Order of elements in Cyclic Groups

Short, sweet, to the point. More of the number theory aspects.

Let $G$ be a cyclic group of order $n$ and $a$ generate $G$, ie $\mid ⟨a⟩\mid =n$. Then for $b=a^k\in ⟨a⟩$, order of b is $\frac{n}{gcd(n,k)}$

Practice:

In ${\mathbb{Z}}_{12}$ through this we know the order of 1 is $\frac{12}{gcd(1,12)}=12$.
order of 2 is 6
order of 5 is also 12 so $⟨5⟩=⟨1⟩$
This adds more intuition to what we proved in All Ideals in integers mod n

This explains why all subgroups of ${\mathbb{Z}}_n$ are devisors of n, because:
For any generated subgroup $⟨a⟩$ we know $a=1^a$ (additively) so

order of $a=\frac{n}{gcd(n,a)}$; or the number of elements in $⟨a⟩$.
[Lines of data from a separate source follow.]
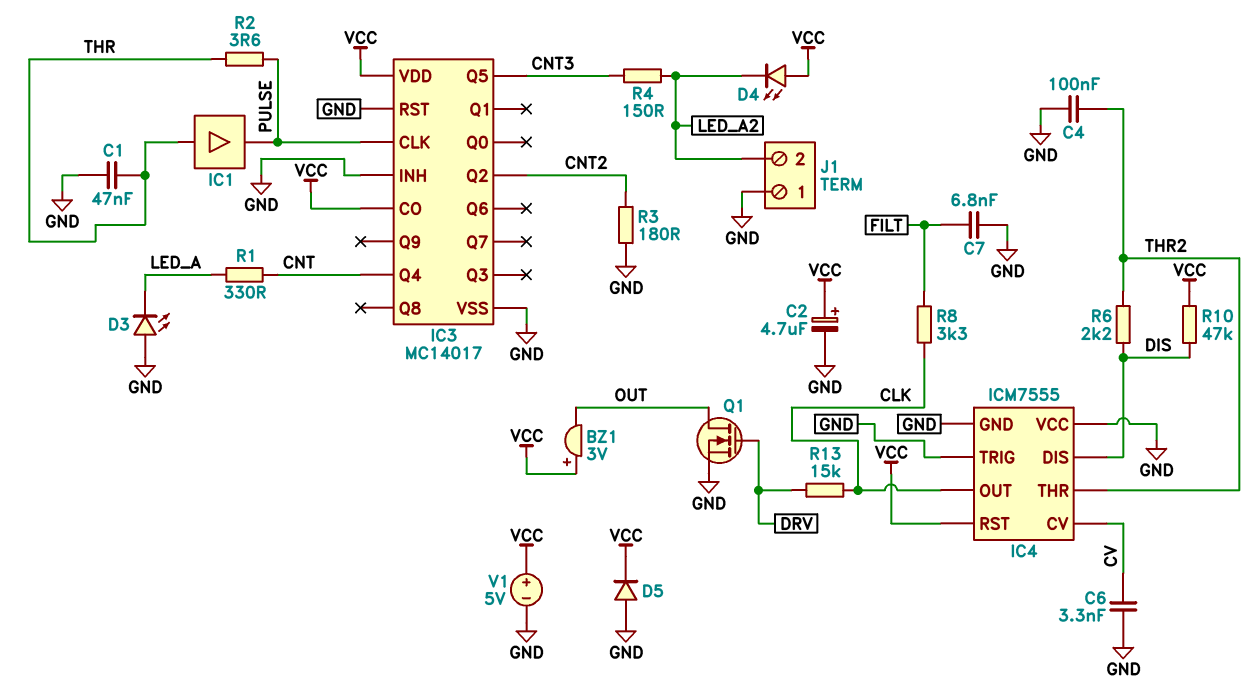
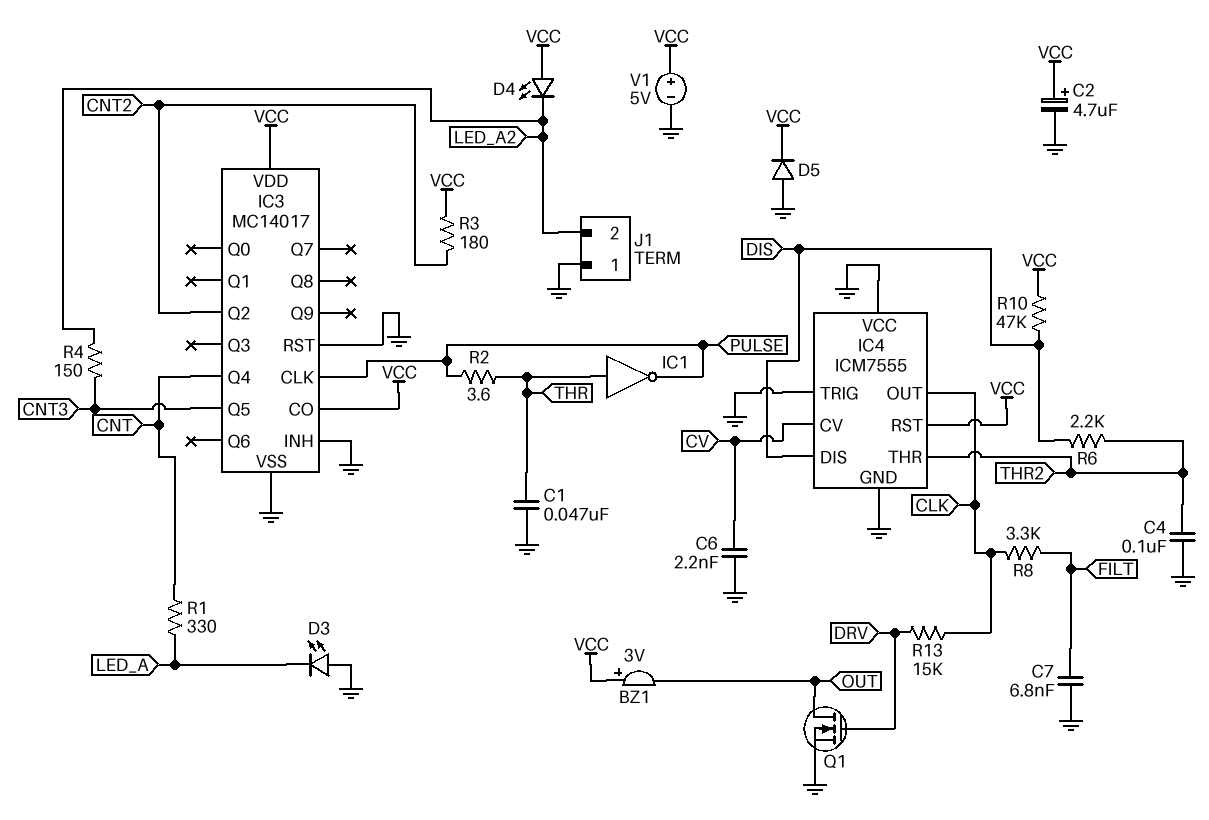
C6: 3.3nF (CV, GND) -> 2.2nF (CV, GND)
IC1: buffer (in THR, out PULSE) -> NOT (in THR, out PULSE)
R3: 180 (CNT2, GND) -> 180 (CNT2, VCC)

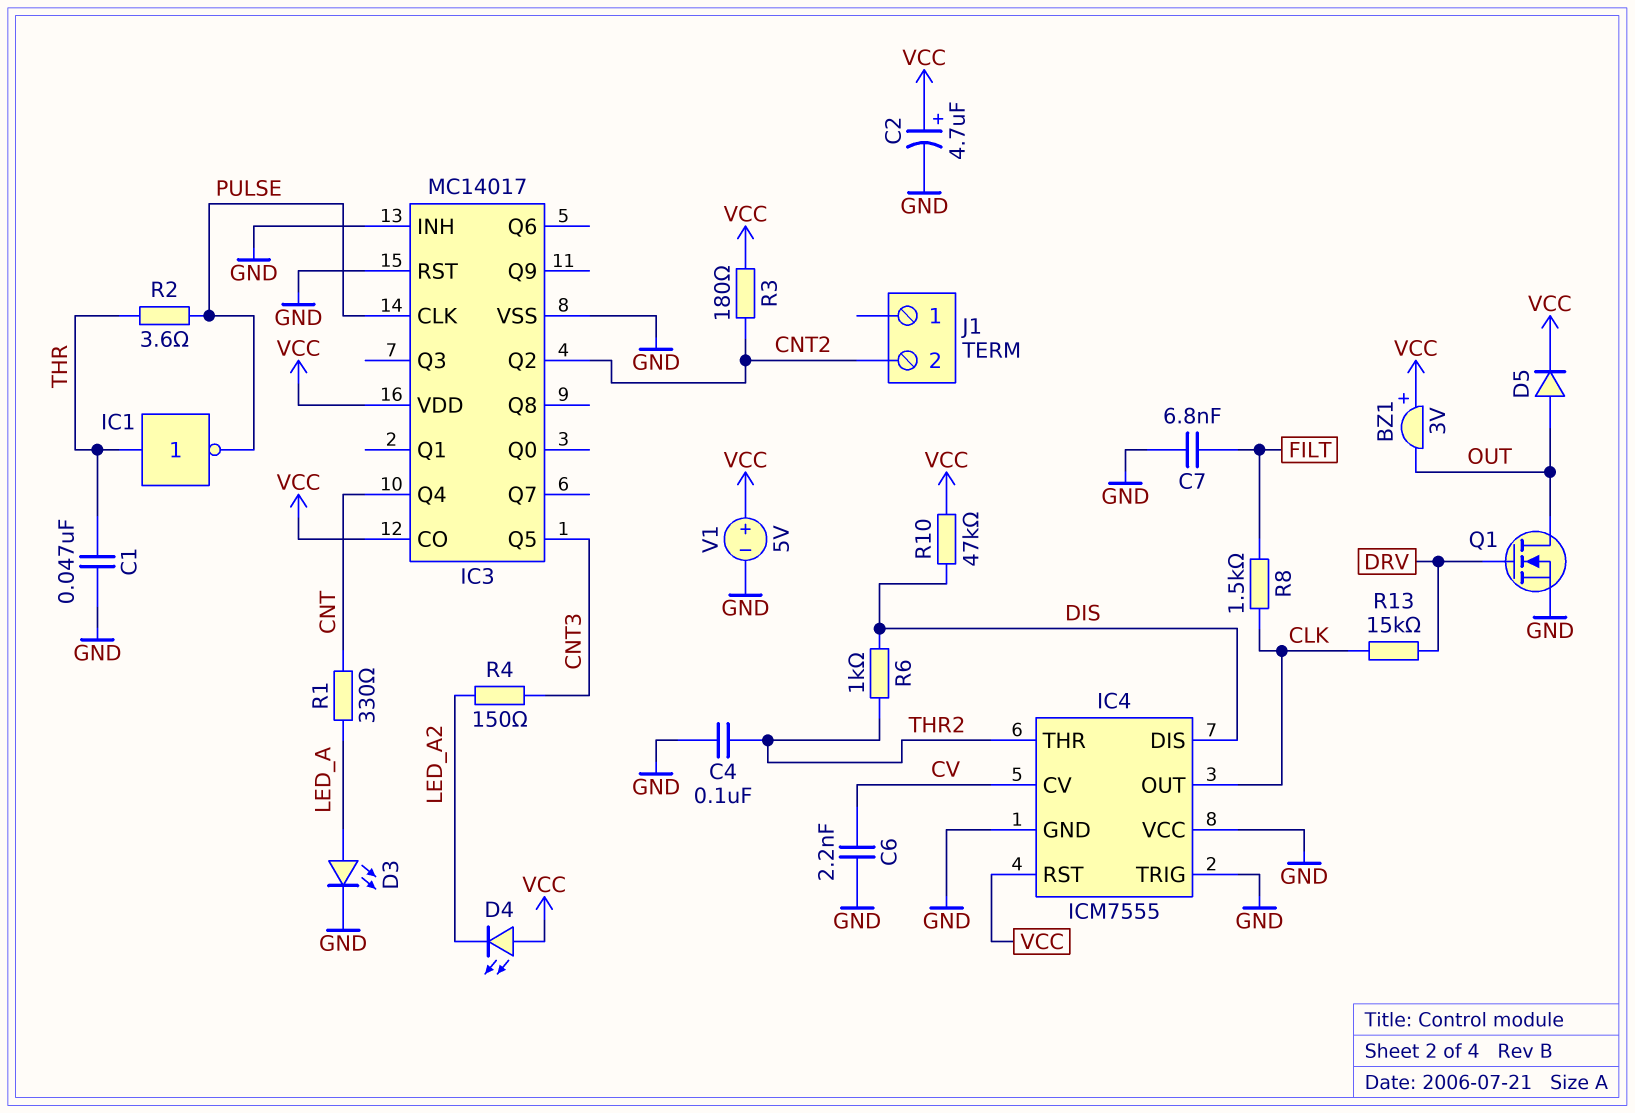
D3: LED (A GND, K LED_A) -> LED (A LED_A, K GND)
D5: diode (A GND, K VCC) -> diode (A OUT, K VCC)
J1 pin 1: GND -> none
J1 pin 2: LED_A2 -> CNT2
R6: 2.2k (DIS, THR2) -> 1k (DIS, THR2)
R8: 3.3k (CLK, FILT) -> 1.5k (CLK, FILT)

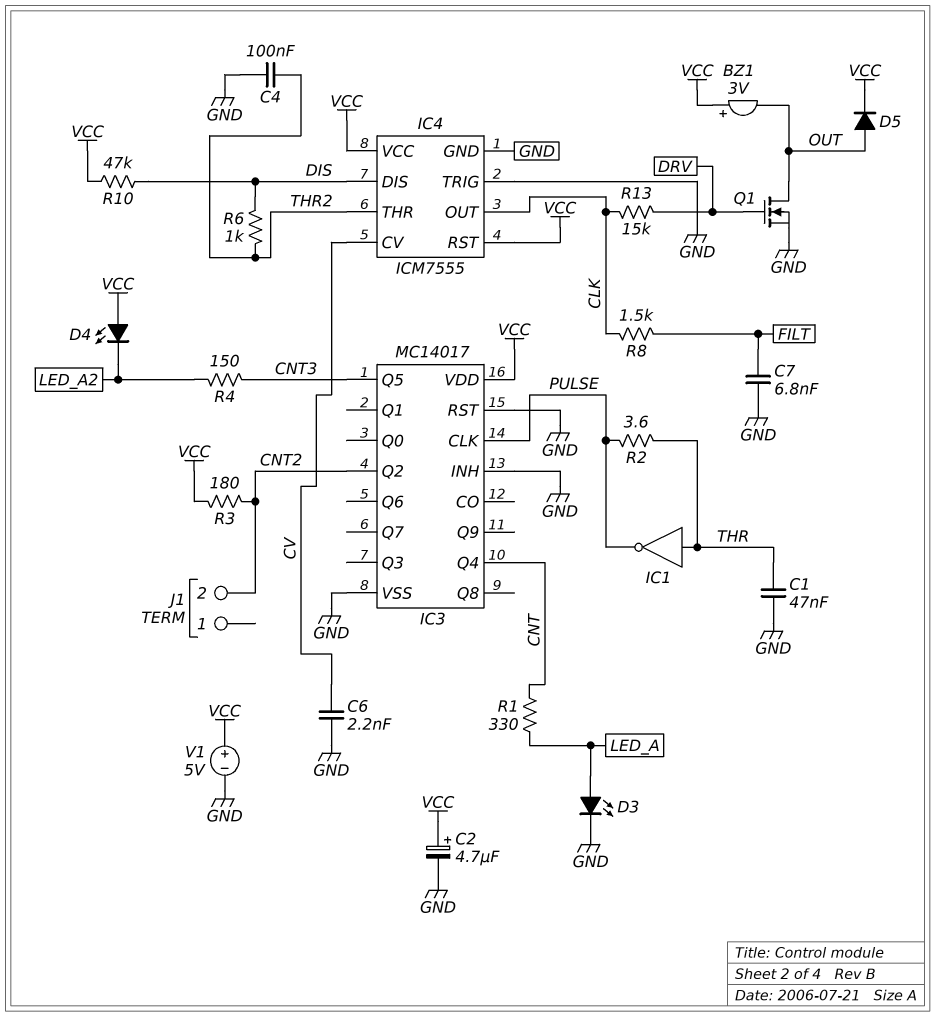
IC3 pin CO: VCC -> none
IC4 pin VCC: GND -> VCC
So if we are in ${\mathbb{Z}}_{12}$ then we see that $a=\frac{12}{gcd(12,a)}$ and from here, we know all possible subgroups of ${\mathbb{Z}}_{12}$ are all cyclic. However, 2,4,6 have the same gcd so $⟨6⟩=⟨4⟩=⟨2⟩$ as they all have 6 elements. This breaks everything down to $a$ just being the devisors of 12 as the other devisor will be $gcd(12,a)$ for all elements.